Unter dem Schutz der Geisterarmee
Die Steiermark wird von einem Königreich aus beobachtet. Das Heer des Keltenkönigs Atnamech beschützt das Land.
Wir gehen diesmal ein ordentliches Stück zurück in der Zeit und statten den Kelten einen Besuch ab. 1500 v. Chr. kamen sie aus dem asiatischen Raum auch nach Europa. Ihre Nachkommen, die Taurisker, gelangten über Oberösterreich ins Ennstal und wurden auch Älpler, später Noriker genannt, wie auch der Historiker Richard Heuberger 1977 an der Universität Innsbruck darlegt.
Diese Taurisker dürften durchaus ein kriegserprobtes Volk gewesen sein. „Waren sie Sieger, so schlugen sie den Feinden die Köpfe ab, banden sie an den Hals ihrer Pferde und zeigten sie zu Hause, mit Öl bestrichen und in Truhen aufbewahrt, stolz ihren Gästen“, schreibt man etwa auf Ennstal-wiki. Die Taurisker (vom keltischen „Tor“, das bedeutet „Berg“abgeleitet) werden stets als von blühend weißem Antlitz mit blauen Augen und langem, buschigem Haupthaar, das sie mit einem Kamm nach rückwärts schlangen, beschrieben.

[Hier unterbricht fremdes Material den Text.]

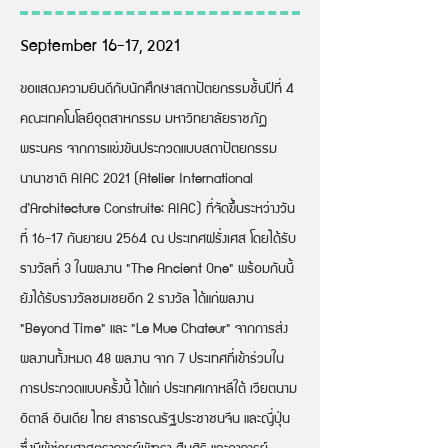
September 16-17, 2021
ขอแสดงความยินดีกับนักศึกษาสถาปัตยกรรมชั้นปีที่ 4
คณะเทคโนโลยีอุตสาหกรรม มหาวิทยาลัยราชภัฏ
พระนคร จากการแข่งขันประกวดแบบสถาปัตยกรรม
นานาชาติ AIAC 2021 (Atelier International
d’Architecture Construite: AIAC) ที่จัดขึ้นระหว่างวัน
ที่ 16-17 กันยายน 2564 ณ ประเทศฝรั่งเศส โดยได้รับ
รางวัลที่ 3 ในผลงาน "The Ancient One" พร้อมกันนี้
ยังได้รับรางวัลชมเชยอีก 2 รางวัล ได้แก่ผลงาน
"Beyond Time" และ "Le Mue Chateur" จากการส่ง
ผลงานทั้งหมด 48 ผลงาน จาก 7 ประเทศที่เข้าร่วมใน
การประกวดแบบครั้งนี้ ได้แก่ ประเทศเกาหลีใต้ เวียตนาม
อิตาลี อินเดีย ไทย สาธารณรัฐประชาชนจีน และญี่ปุ่น
ซึ่งมีผู้ช่วยศาสตราจารย์พัฑรา สืบศิริ และอาจารย์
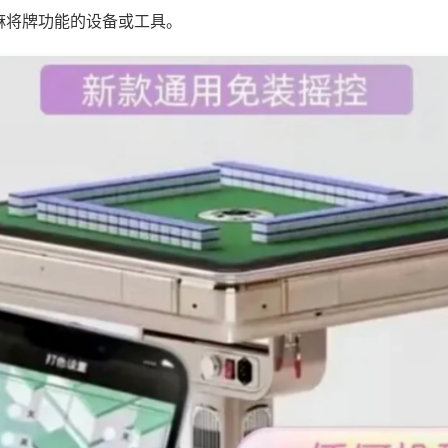
麻将牌功能的设备或工具。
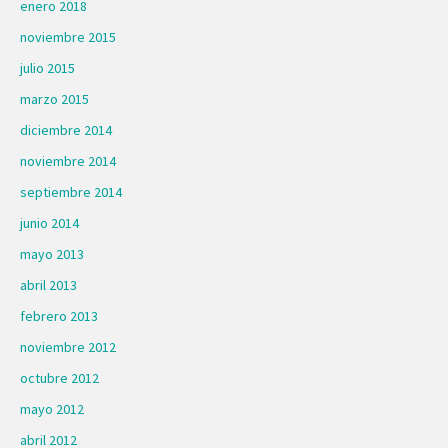
enero 2018
noviembre 2015
julio 2015
marzo 2015
diciembre 2014
noviembre 2014
septiembre 2014
junio 2014
mayo 2013
abril 2013
febrero 2013
noviembre 2012
octubre 2012
mayo 2012
abril 2012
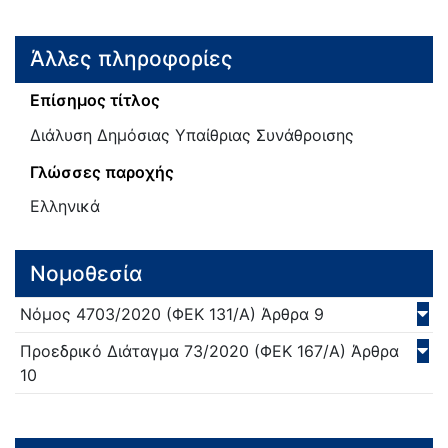
Άλλες πληροφορίες
Επίσημος τίτλος
Διάλυση Δημόσιας Υπαίθριας Συνάθροισης
Γλώσσες παροχής
Ελληνικά
Νομοθεσία
Νόμος
4703/
2020
(ΦΕΚ 131/Α)
Άρθρα 9
Προεδρικό Διάταγμα
73/
2020
(ΦΕΚ 167/Α)
Άρθρα
10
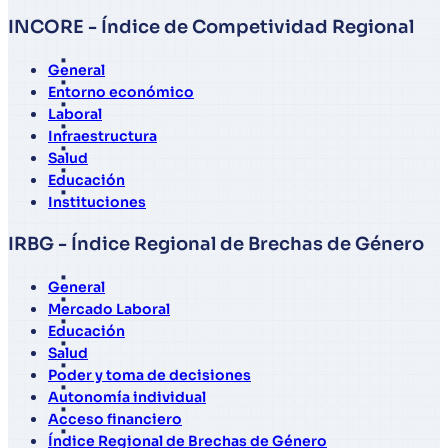
INCORE - Índice de Competividad Regional
General
Entorno económico
Laboral
Infraestructura
Salud
Educación
Instituciones
IRBG - Índice Regional de Brechas de Género
General
Mercado Laboral
Educación
Salud
Poder y toma de decisiones
Autonomía individual
Acceso financiero
Índice Regional de Brechas de Género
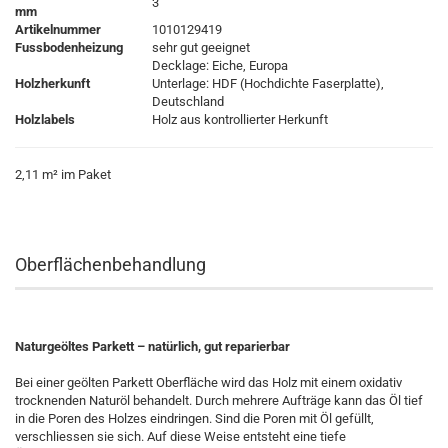
3
mm
Artikelnummer
1010129419
Fussbodenheizung
sehr gut geeignet
Decklage: Eiche, Europa
Holzherkunft
Unterlage: HDF (Hochdichte Faserplatte),
Deutschland
Holzlabels
Holz aus kontrollierter Herkunft
2,11 m² im Paket
Oberflächenbehandlung
Naturgeöltes Parkett – natürlich, gut reparierbar
Bei einer geölten Parkett Oberfläche wird das Holz mit einem oxidativ
trocknenden Naturöl behandelt. Durch mehrere Aufträge kann das Öl tief
in die Poren des Holzes eindringen. Sind die Poren mit Öl gefüllt,
verschliessen sie sich. Auf diese Weise entsteht eine tiefe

Das Gräberfeld in Hallstatt gibt uns Aufschluss über Kleidung, Waffenschmuck und Sitten dieser keltischen Bergvölker.
Robert Preis
Wie erfolgreich die Älpler waren, zeigt uns die Tatsache, dass sie es zum ersten staatlichen Gebilde auf österreichischem Boden brachten: dem Königreich Noricum.
Die Taurisker breiteten sich immer weiter nach Süden aus, bis die Römer dieser Expansion in der Schlacht bei Telamon (225 v. Chr) ein jähes Ende bereiteten. Da die Taurisker schließlich auch vom Germanenstamm der Kimbern bedrängt wurden, baten sie nun die Römer um Hilfe. Diese Situation mündete 113 v. Chr. in die Schlacht bei Noreia, einem Ort, der bis heute nicht exakt lokalisiert werden kann. Eine mögliche Gegend dafür ist die Region in der Pöllau bei Neumarkt in der Steiermark, eine Region, die man heute auch „Königreich“nennt.
In der Schlacht bei Noreia wurden die Römer von einer
germanischen Übermacht förmlich überrannt. Angeblich hatten sie es nur einem plötzlichen Gewitter zu verdanken, dass ihre Armee nicht vollständig aufgerieben wurde. 24.000 Römer sollen in den steirischen Bergen auf dem Schlachtfeld gestorben sein. Seither ist diese Gegend sagenumwoben.
Im „Königreich“in der Pöllau soll Hunderte Jahre später ein junger Mann unter einem Baum eingeschlafen sein. Plötzlich sah er im Traum eine eben jener eingangs geschilderten wüsten Gestalten im altertümlichen Gewand, einen Älpler. Der Fremde bedeutete dem Burschen, ihm zu folgen, was dieser auch tat. Er begleitete ihn in ein Höhlensystem, in dem er weitere keltische Krieger bemerkte sowie deren unermesslichen Reichtum. Immer wieder flüsterten ihm die Fremden ein Wort zu: „Atnamech.“
Als der Bursche später erwachte, hielt er Münzen in der Hand, die aus demselben Material waren wie die Schätze im Berg. Die Münzen zeigten einen Männerkopf und darüber den Schriftzug „Atnamech“.
Man sagt, dass in den Höhlen unter dem einstigen Schlachtfeld in der Pöllau das Geisterheer des Atnamech darauf wartet, um Hilfe gerufen zu werden. Und wenn die Steiermark Unterstützung braucht, dann würde es aus dem Berg stürmen. Schon zu Zeiten der Türkenkriege, Ungarneinfälle und der Schlachten gegen die napoleonischen Heerscharen seien sie immer wieder aufgetaucht. Geisterhafte Kreidfeuer auf den Bergen sollen sie angekündigt haben. Ob das urige Heer des Atnamech mit seinen keltischen Schwertern und Äxten in so schwierigen Zeiten wie diesen aber auch helfen kann, ist freilich fraglich.